Abstract
It is known that the retinal detachments (RDs) associated with a morning glory disc anomaly (MGDA) usually appear from around the disc anomaly and complications by peripheral fibrovascular proliferation and tractional RD are very rare. We report our findings in an eye with MGDA that had a tractional RD, massive exudation from a peripheral temporal fibrovascular proliferation and vasculatures stretched by this proliferation and by a contraction of the hyaloidal membrane. The RD was successfully treated by vitrectomy and encircling buckling surgery.
1
Introduction
Morning glory disc anomaly (MGDA) was first described by Kindler in 1970. MGDA is a congenital malformation of the optic nerve head, and the optic nerve head is covered by a fibroglial white tissue membrane with an annular retinal pigmented epithelial hypoplasia. It is known that the retinal detachments (RDs) associated with a MGDA usually appear from around a disc anomaly. , , The causes of the RDs have been suggested to be exudation from abnormal vessels or the optic nerve sheath, traction by the vitreous, or small retinal tears around the optic disc. , , Two studies have reported peripheral exudative or tractional RD in eyes with MGDA, , and She et al. reported that tractional RD was present in one of 16 cases. However, the mechanism causing the peripheral RD has not been reported, and the best treatment for the RD has not been determined.
We report our findings in a rare case of MGDA with extensive exudative and tractional RDs caused by a peripheral fibrovascular proliferation that was successfully treated by vitrectomy with scleral buckling.
2
Case report
A 7-year-old Japanese girl with MGDA was first examined when she was 2-years-old at another hospital because of strabismus. She was diagnosed with MGDA in her left eye at that time. She was treated with corrective spectacles for her hyperopia, and her right eye was patched intermittently. The decimal best-corrected visual acuity (BCVA) was 0.1 (+2.75 D = −3.5 DC ax180°) in the left eye, and she was followed by yearly examinations ( Fig. 1 A). When she was 6-year-old, a preretinal membrane was detected in the posterior pole of the left eye, and the arcade vessels appeared taut ( Fig. 1 B). When she was 7-years-old, her decimal BCVA decreased to 0.05 in her left eye and a RD with exudation developed. The exudation extended from the posterior pole to the peripheral temporal area in her left eye ( Fig. 1 C). The doctors in the hospital tested for anti- Toxoplasma gondii antibody, and the results were negative. She was referred to our hospital for further examinations and possible treatment because the RD had progressed.

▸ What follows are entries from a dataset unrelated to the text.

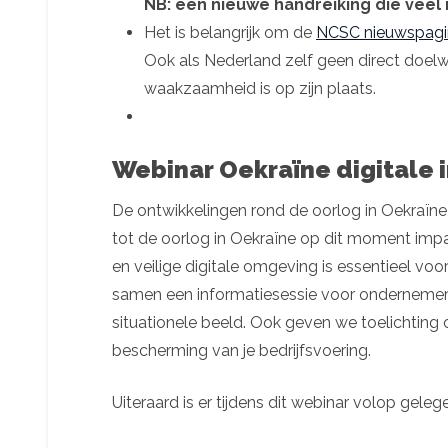
NB: een nieuwe handreiking die veel 
Het is belangrijk om de
NCSC nieuwspagi
Ook als Nederland zelf geen direct doel
waakzaamheid is op zijn plaats.
Webinar Oekraïne digitale i
De ontwikkelingen rond de oorlog in Oekraïne v
tot de oorlog in Oekraïne op dit moment impa
en veilige digitale omgeving is essentieel vo
samen een informatiesessie voor ondernemers, 
situationele beeld. Ook geven we toelichting 
bescherming van je bedrijfsvoering.
Uiteraard is er tijdens dit webinar volop gele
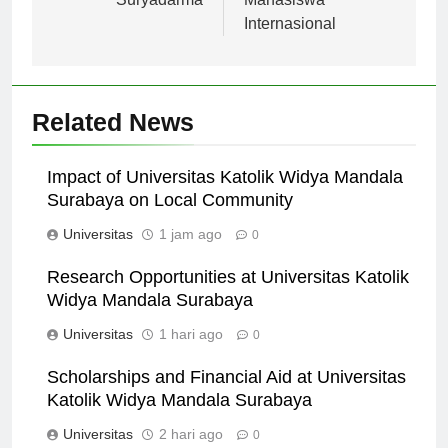
Suryadarma
Mahasiswa
Internasional
Related News
Impact of Universitas Katolik Widya Mandala
Surabaya on Local Community
Universitas
1 jam ago
0
Research Opportunities at Universitas Katolik
Widya Mandala Surabaya
Universitas
1 hari ago
0
Scholarships and Financial Aid at Universitas
Katolik Widya Mandala Surabaya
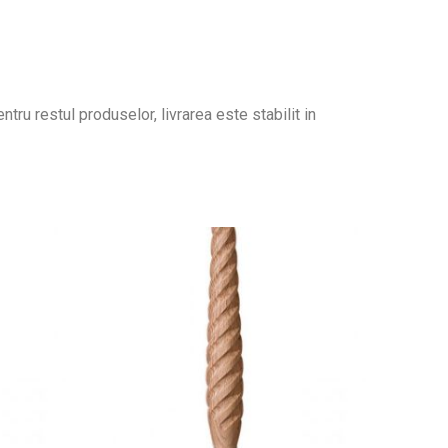
tru restul produselor, livrarea este stabilit in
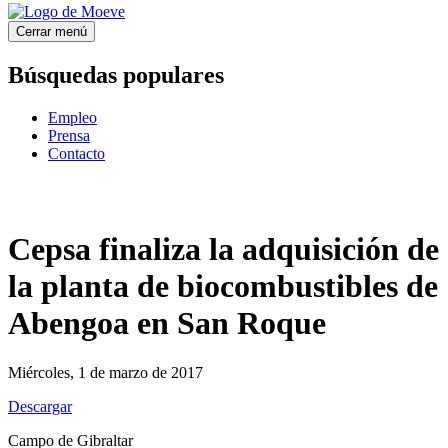
Cerrar menú
Búsquedas populares
Empleo
Prensa
Contacto
Cepsa finaliza la adquisición de
la planta de biocombustibles de
Abengoa en San Roque
Miércoles, 1 de marzo de 2017
Descargar
Campo de Gibraltar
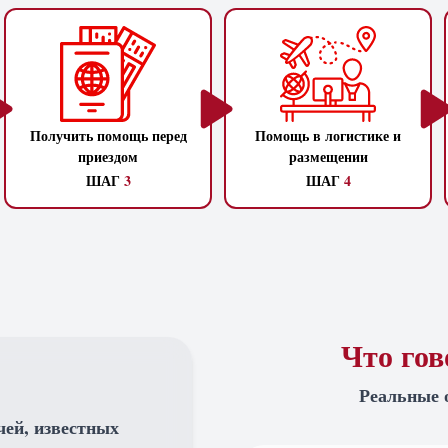
Получить помощь перед
Помощь в логистике и
приездом
размещении
ШАГ
3
ШАГ
4
Что го
Реальные 
чей, известных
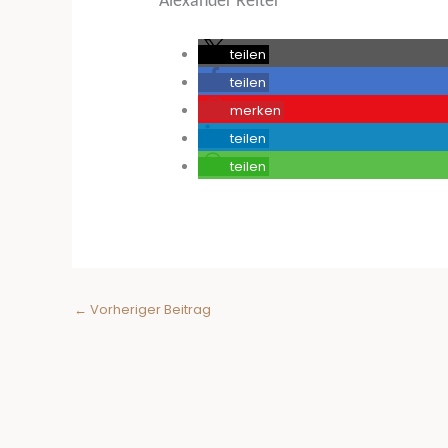
Alexander Reiter
teilen
teilen
merken
teilen
teilen
←
Vorheriger Beitrag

Our initial examination showed that her medical and family histories were unremarkable, and she was a full-term baby. The results showed that her pupillary reflexes were prompt in the right eye and sluggish in the left eye. A relative afferent pupillary defect (RAPD) was present in the left eye. The BCVA was 1.2 (+2.75 D = −0.5 DC ax147°) in the right eye and 0.04 (+2.0 D = −3.0 DC ax180°) in the left eye. The intraocular pressure was 16 mmHg in the right eye and 10 mmHg in the left eye. The anterior segment was normal bilaterally, and the lens was clear bilaterally. The fundus was normal in her right eye, but the fundus of her left eye showed MGDA with a RD with massive yellowish exudation without a retinal break. A peripheral fibrovascular proliferation which extended to the vitreous was detected in the peripheral temporal retina of her left eye. The retinal vessels from the disc to the temporal periphery appeared stretched by this proliferation and by a contraction of the hyaloidal membrane. A preretinal fibrous membrane covered the optic disc which extended to the temporal retina ( Fig. 2 A). Early phase fluorescein angiography (FA) of her left eye showed taut vessels and abnormal branching of the peripheral vessels with leakage. There was also temporal peripheral telangiectasia of the fibrovascular proliferation with massive leakage. Non-perfused retina was also observed around the abnormal vessels in the peripheral retina ( Fig. 2 B–D). The FA findings were unremarkable in the right eye. Optical coherence tomography (OCT) showed a thick preretinal membrane and retinoschisis with an abnormal retinal layer. Each layer was absent, and the separation of the layers was not present in the macular area. A RD of the inferior area of the macula was present ( Fig. 2 E and F). There was a strong traction by the fibrous membrane from the temporal proliferation and preretinal membrane and exudation from the peripheral vascular proliferation. We diagnosed the patient with MGDA associated with tractional and exudative RD with peripheral fibrovascular proliferation.